__CONSIGNE__.
Reprenez la critique du concert du trio romain, placée ci-dessous, et poursuivez-la après sa dernière phrase.
====== TEXTE À LIRE ======
Ce soir, c’est un trio romain que nous écoutons, chacun des artistes étant élève de la prestigieuse Académie Sainte Cécile. Ils ouvrent leur programme avec la Sonate pour violon et piano en fa mineur Op.80 de Sergueï Prokofiev que Valeria Chiara Pagano introduit de façon recueilli au clavier, plongeant dès les premières mesures dans un climat sombre et grave. Âpre se fait la sonorité du violon. On remarque une gestion fort mesurée des effets de crescendo au piano, de même que la vocalise d’Anna Pugliese (violon) s’avère d’une grande précision, sans jamais ne s’affirmer qu’en une infinie délicatesse, parfois à la périphérie du son, comme chantonnée. Elle atteint une sorte de lassitude qui n’est pas sans rappeler l’inertie pesante des personnages de Tchekhov à se morfondre en province, rêvant en vain, éloignés de tout, avec cette sorte de lourde légèreté, si l’on peut dire. Mais ce choix de jeu est difficile : attention à ne pas trop détimbrer comme à ne pas perdre la hauteur.
====== DONNÉES FOURNIES ======
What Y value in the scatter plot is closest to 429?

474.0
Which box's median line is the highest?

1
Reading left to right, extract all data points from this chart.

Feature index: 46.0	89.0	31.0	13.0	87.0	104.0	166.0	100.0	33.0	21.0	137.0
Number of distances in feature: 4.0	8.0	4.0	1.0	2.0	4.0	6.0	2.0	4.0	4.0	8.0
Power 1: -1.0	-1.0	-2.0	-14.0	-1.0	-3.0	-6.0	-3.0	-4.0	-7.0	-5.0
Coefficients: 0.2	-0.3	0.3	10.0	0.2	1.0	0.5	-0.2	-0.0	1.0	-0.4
======
__RÉPONSE ATTENDUE__.
Le duo formé par les deux jeunes femmes s’en tient toujours à une certaine discrétion, se gardant bien de prendre ses aises avec la notation rythmique par d’abusifs rubati et autres balivernes malheureusement rarement évitées. Au contraire, chaque fin de mouvement est nette, sans céder, sans blabla. Sur l’Allegro brusco, on apprécierait toutefois un travail de contraste entre les attaques violentes et dures du départ et l’exposition de la phrase lyrique. Ce passage n’a rien d’aisé, s’agissant bien de passer sans transition d’un jeu agressif à une expressivité plus suave, tout au long du mouvement, avec la même excellence. Aujourd’hui n’est développé qu’un seul aspect. Au piano, l’on remarque l’usage un brin complaisant, s’opposant à la belle articulation du mouvement précédent. L’élégance du violon se retrouve dans l’Andante, mais sans frivolité. Cette apparente trêve garde des secrets, sinon des dangers. Enfin, la retenue et la pudeur sont au rendez-vous pour l’Allegrissimo. Si l’attaque manque un peu de folie, le calme qui s’ensuit s’étiré avantageusement jusqu’à renouer avec le paysage triste du début de l’exécution. Vous l’aurez bien compris : les charmes de cette rêverie russe n’ont rien d’agréable, ce qu’ont parfaitement saisi les interprètes.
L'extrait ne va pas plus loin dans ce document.